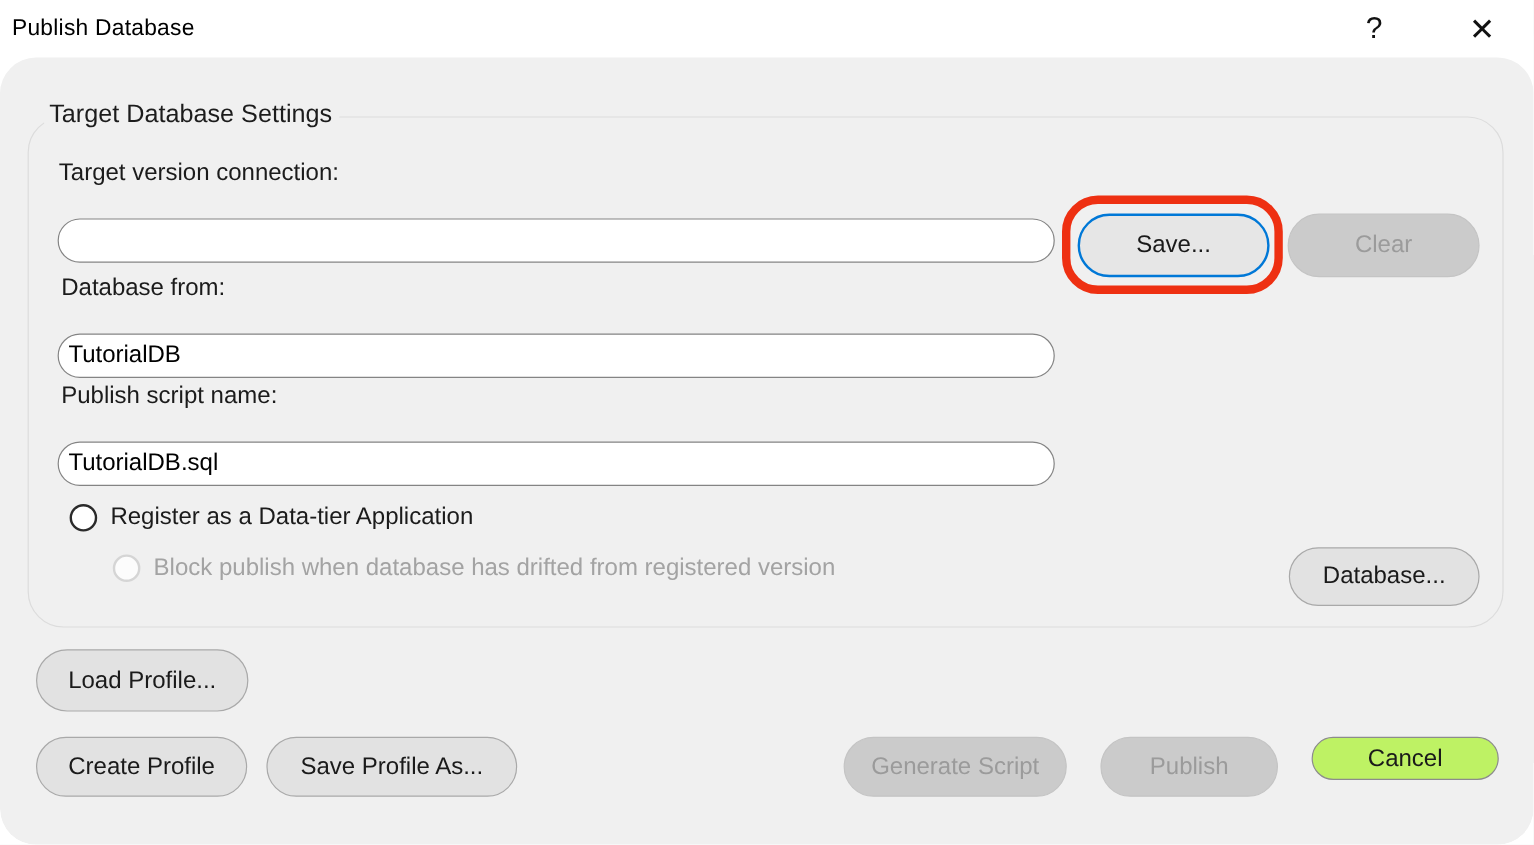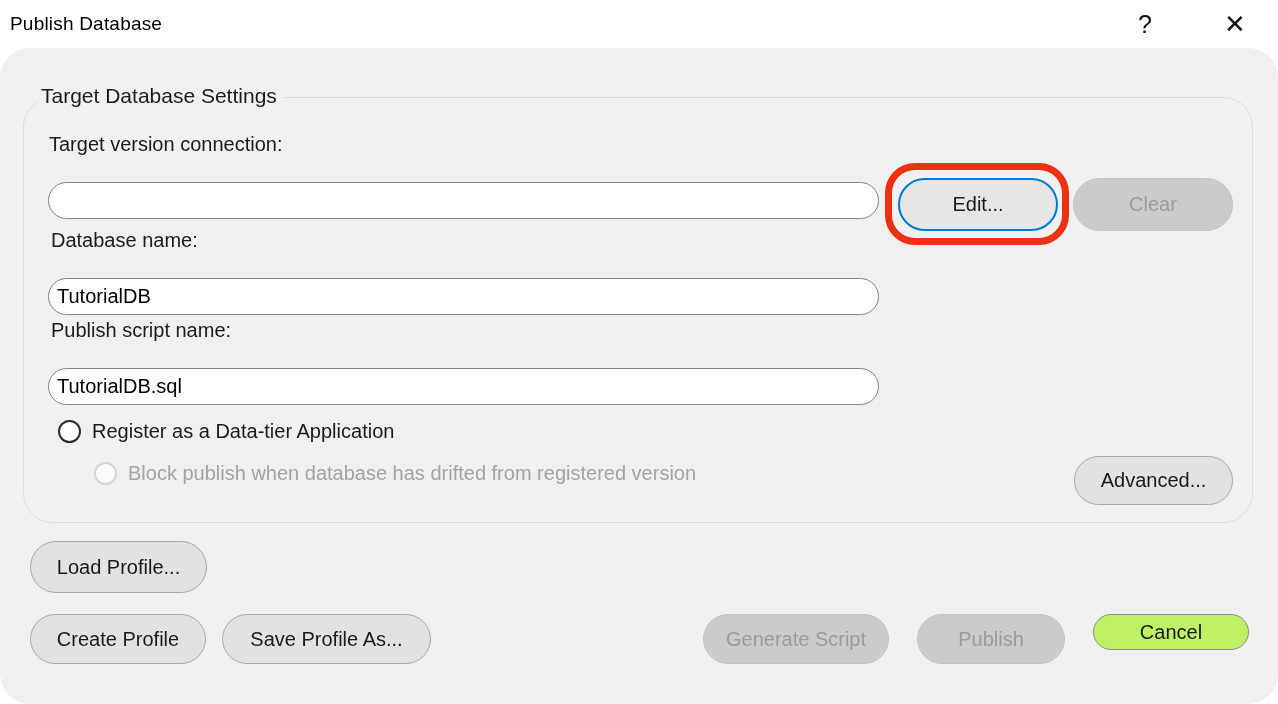--- a/index.html
+++ b/index.html
@@ -97,48 +97,48 @@
   <div class="dlg-body">
 
     <div class="groupbox">
       <div class="groupbox-legend">Target Database Settings</div>
 
       <div class="field-label" style="left:25px; top:35px;">Target version connection:</div>
 
       <input class="text-input" style="left: 24px; top: 84px;" type="text" value="">
 
       <div class="btn focused" style="left:874px; top:80px; width:160px; height:53px;">
-        <span>Edit...</span>
+        <span>Save...</span>
       </div>
       <div class="red-annotation" style="left:861px; top:65px; width:184px; height:82px;"></div>
 
       <div class="btn disabled" style="left:1049px; top:80px; width:160px; height:53px;">
         <span>Clear</span>
       </div>
 
-      <div class="field-label" style="left:27px; top:131px;">Database name:</div>
+      <div class="field-label" style="left:27px; top:131px;">Database from:</div>
 
       <input class="text-input" style="left: 24px; top: 180px;" type="text" value="TutorialDB">
 
       <div class="field-label" style="left:27px; top:221px;">Publish script name:</div>
 
       <input class="text-input" style="left: 24px; top: 270px;" type="text" value="TutorialDB.sql">
 
       <div class="checkrow" style="left:34px; top:322px;">
         <div class="checkbox"></div>
         <div class="checklabel">Register as a Data-tier Application</div>
       </div>
 
       <div class="checkrow" style="left:70px; top:364px;">
         <div class="checkbox disabled"></div>
         <div class="checklabel disabled">Block publish when database has drifted from registered version</div>
       </div>
 
       <div class="btn" style="left:1050px; top:358px; width:159px; height:49px;">
-        <span>Advanced...</span>
+        <span>Database...</span>
       </div>
     </div>
 
     <div class="btn" style="left:30px; top:493px; width:177px; height:52px;">
       <span>Load Profile...</span>
     </div>
 
     <div class="btn" style="left:30px; top:566px; width:176px; height:50px;">
       <span>Create Profile</span>
     </div>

■ Problem to solve
Your answer should be a single number: how many lines of the material contain the word "from".

■ Your response
2